**ASSIGNED TASK**.
What the task needs is every record repeated exactly, nothing more.

(Transcribed page contents)
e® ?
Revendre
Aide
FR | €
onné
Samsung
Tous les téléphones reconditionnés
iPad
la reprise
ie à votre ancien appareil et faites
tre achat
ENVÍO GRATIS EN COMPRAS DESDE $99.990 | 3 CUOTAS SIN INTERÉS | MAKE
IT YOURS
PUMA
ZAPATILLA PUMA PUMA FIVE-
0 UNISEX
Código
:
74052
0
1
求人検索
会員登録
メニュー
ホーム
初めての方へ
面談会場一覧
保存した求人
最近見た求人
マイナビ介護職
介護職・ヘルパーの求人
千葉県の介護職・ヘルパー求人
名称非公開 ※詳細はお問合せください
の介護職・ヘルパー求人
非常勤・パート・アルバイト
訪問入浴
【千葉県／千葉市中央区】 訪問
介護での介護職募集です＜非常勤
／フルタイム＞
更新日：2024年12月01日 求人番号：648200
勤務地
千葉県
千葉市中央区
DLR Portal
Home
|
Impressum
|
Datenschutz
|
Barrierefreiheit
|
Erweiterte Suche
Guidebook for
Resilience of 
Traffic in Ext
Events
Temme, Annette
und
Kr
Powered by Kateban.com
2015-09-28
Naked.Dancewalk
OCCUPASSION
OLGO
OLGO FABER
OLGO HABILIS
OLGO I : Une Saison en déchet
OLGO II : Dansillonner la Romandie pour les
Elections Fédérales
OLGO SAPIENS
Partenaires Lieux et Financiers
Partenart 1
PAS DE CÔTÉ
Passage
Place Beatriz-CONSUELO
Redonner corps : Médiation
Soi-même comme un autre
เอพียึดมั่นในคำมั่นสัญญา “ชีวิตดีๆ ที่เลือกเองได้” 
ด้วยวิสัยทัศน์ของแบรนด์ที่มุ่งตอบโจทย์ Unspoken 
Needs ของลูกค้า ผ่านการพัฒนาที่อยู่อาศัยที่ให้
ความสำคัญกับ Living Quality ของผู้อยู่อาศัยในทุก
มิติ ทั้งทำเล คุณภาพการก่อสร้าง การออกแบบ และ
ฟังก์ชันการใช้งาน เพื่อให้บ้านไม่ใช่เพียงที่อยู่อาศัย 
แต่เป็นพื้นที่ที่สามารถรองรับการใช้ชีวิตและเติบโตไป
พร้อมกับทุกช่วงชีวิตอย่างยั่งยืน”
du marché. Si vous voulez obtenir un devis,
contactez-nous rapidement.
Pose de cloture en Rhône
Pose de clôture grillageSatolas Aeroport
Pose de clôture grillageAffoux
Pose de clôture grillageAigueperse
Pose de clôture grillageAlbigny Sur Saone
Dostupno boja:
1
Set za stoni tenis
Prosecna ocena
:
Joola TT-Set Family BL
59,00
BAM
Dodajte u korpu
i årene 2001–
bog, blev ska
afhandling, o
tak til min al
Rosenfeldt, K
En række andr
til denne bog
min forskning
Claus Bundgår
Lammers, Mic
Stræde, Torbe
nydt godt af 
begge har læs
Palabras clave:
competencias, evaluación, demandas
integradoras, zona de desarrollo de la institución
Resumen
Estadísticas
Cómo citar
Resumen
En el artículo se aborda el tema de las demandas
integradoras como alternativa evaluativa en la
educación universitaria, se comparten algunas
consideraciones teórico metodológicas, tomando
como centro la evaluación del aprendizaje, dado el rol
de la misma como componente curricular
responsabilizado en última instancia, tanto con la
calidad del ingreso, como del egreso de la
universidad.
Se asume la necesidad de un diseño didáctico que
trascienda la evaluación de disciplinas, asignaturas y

**ANSWER**.
e® ?
Revendre
Aide
FR | €
onné
Samsung
Tous les téléphones reconditionnés
iPad
la reprise
ie à votre ancien appareil et faites
tre achat
ENVÍO GRATIS EN COMPRAS DESDE $99.990 | 3 CUOTAS SIN INTERÉS | MAKE
IT YOURS
PUMA
ZAPATILLA PUMA PUMA FIVE-
0 UNISEX
Código
:
74052
0
1
求人検索
会員登録
メニュー
ホーム
初めての方へ
面談会場一覧
保存した求人
最近見た求人
マイナビ介護職
介護職・ヘルパーの求人
千葉県の介護職・ヘルパー求人
名称非公開 ※詳細はお問合せください
の介護職・ヘルパー求人
非常勤・パート・アルバイト
訪問入浴
【千葉県／千葉市中央区】 訪問
介護での介護職募集です＜非常勤
／フルタイム＞
更新日：2024年12月01日 求人番号：648200
勤務地
千葉県
千葉市中央区
DLR Portal
Home
|
Impressum
|
Datenschutz
|
Barrierefreiheit
|
Erweiterte Suche
Guidebook for
Resilience of 
Traffic in Ext
Events
Temme, Annette
und
Kr
Powered by Kateban.com
2015-09-28
Naked.Dancewalk
OCCUPASSION
OLGO
OLGO FABER
OLGO HABILIS
OLGO I : Une Saison en déchet
OLGO II : Dansillonner la Romandie pour les
Elections Fédérales
OLGO SAPIENS
Partenaires Lieux et Financiers
Partenart 1
PAS DE CÔTÉ
Passage
Place Beatriz-CONSUELO
Redonner corps : Médiation
Soi-même comme un autre
เอพียึดมั่นในคำมั่นสัญญา “ชีวิตดีๆ ที่เลือกเองได้” 
ด้วยวิสัยทัศน์ของแบรนด์ที่มุ่งตอบโจทย์ Unspoken 
Needs ของลูกค้า ผ่านการพัฒนาที่อยู่อาศัยที่ให้
ความสำคัญกับ Living Quality ของผู้อยู่อาศัยในทุก
มิติ ทั้งทำเล คุณภาพการก่อสร้าง การออกแบบ และ
ฟังก์ชันการใช้งาน เพื่อให้บ้านไม่ใช่เพียงที่อยู่อาศัย 
แต่เป็นพื้นที่ที่สามารถรองรับการใช้ชีวิตและเติบโตไป
พร้อมกับทุกช่วงชีวิตอย่างยั่งยืน”
du marché. Si vous voulez obtenir un devis,
contactez-nous rapidement.
Pose de cloture en Rhône
Pose de clôture grillageSatolas Aeroport
Pose de clôture grillageAffoux
Pose de clôture grillageAigueperse
Pose de clôture grillageAlbigny Sur Saone
Dostupno boja:
1
Set za stoni tenis
Prosecna ocena
:
Joola TT-Set Family BL
59,00
BAM
Dodajte u korpu
i årene 2001–
bog, blev ska
afhandling, o
tak til min al
Rosenfeldt, K
En række andr
til denne bog
min forskning
Claus Bundgår
Lammers, Mic
Stræde, Torbe
nydt godt af 
begge har læs
Palabras clave:
competencias, evaluación, demandas
integradoras, zona de desarrollo de la institución
Resumen
Estadísticas
Cómo citar
Resumen
En el artículo se aborda el tema de las demandas
integradoras como alternativa evaluativa en la
educación universitaria, se comparten algunas
consideraciones teórico metodológicas, tomando
como centro la evaluación del aprendizaje, dado el rol
de la misma como componente curricular
responsabilizado en última instancia, tanto con la
calidad del ingreso, como del egreso de la
universidad.
Se asume la necesidad de un diseño didáctico que
trascienda la evaluación de disciplinas, asignaturas y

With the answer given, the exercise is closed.